Challenge =>
Using the passage on hypocrisy, answer each question briefly:
(a) What does the passage say banned titles of nobility in America?
(b) Which issues does it list as examples to pick from?
(c) What kind of failing does it call partisan inconsistency?

Selected passage =>

=====

In America, titles of nobility were banned in the Constitution and in our democratic culture. In a society built on notions of equality (the obvious exceptions of Black people, women, Native Americans notwithstanding) no one has access to special carve-outs or exemptions as to what is right and wrong. Claiming them, particularly in secret, feels like a betrayal against the whole idea of equality.
The problem in the modern era is that elites — of all ideological stripes — have violated that bargain. The result isn’t that we’ve abandoned any notion of right and wrong. Instead, by elevating hypocrisy to the greatest of sins, we end up weaponizing the principles, using them as a cudgel against the other side but not against our own.
Pick an issue: violent rhetoric by politicians, sexual misconduct, corruption and so on. With every revelation, almost immediately the debate becomes a riot of whataboutism. Team A says that Team B has no right to criticize because they did the same thing. Team B points out that Team A has switched positions. Everyone has a point. And everyone is missing the point.
Sure, hypocrisy is a moral failing, and partisan inconsistency is an intellectual one. But neither changes the objective facts. This is something you’re supposed to learn as a child: It doesn’t matter what everyone else is doing or saying, wrong is wrong. It’s also something lawyers like Mr. Blanche are supposed to know. Telling a judge that the hypocrisy of the prosecutor — or your client’s transparency — means your client did nothing wrong would earn you nothing but a laugh.

=====

Collected data =>
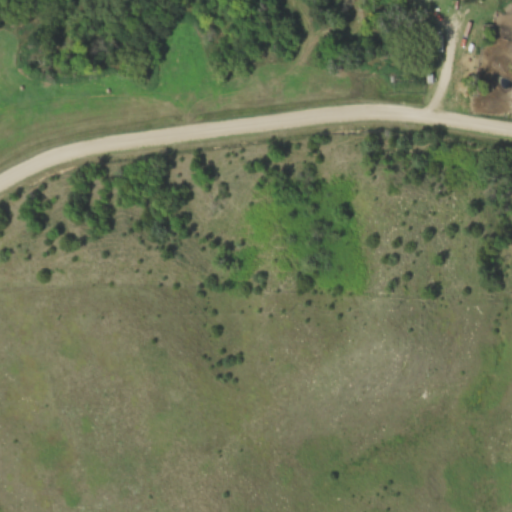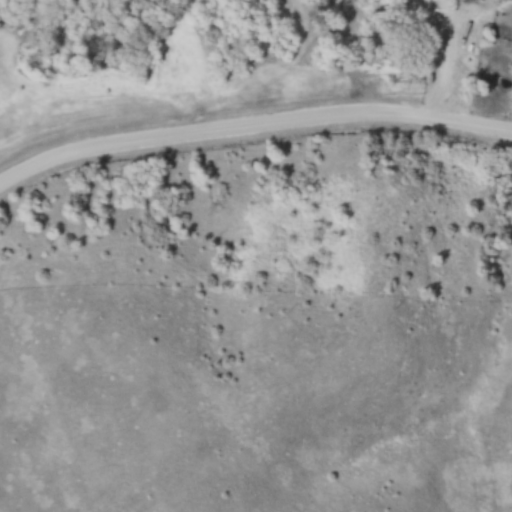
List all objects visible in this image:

=====

Output for this task =>
(a) The Constitution and American democratic culture.
(b) Violent rhetoric by politicians, sexual misconduct, and corruption.
(c) An intellectual failing.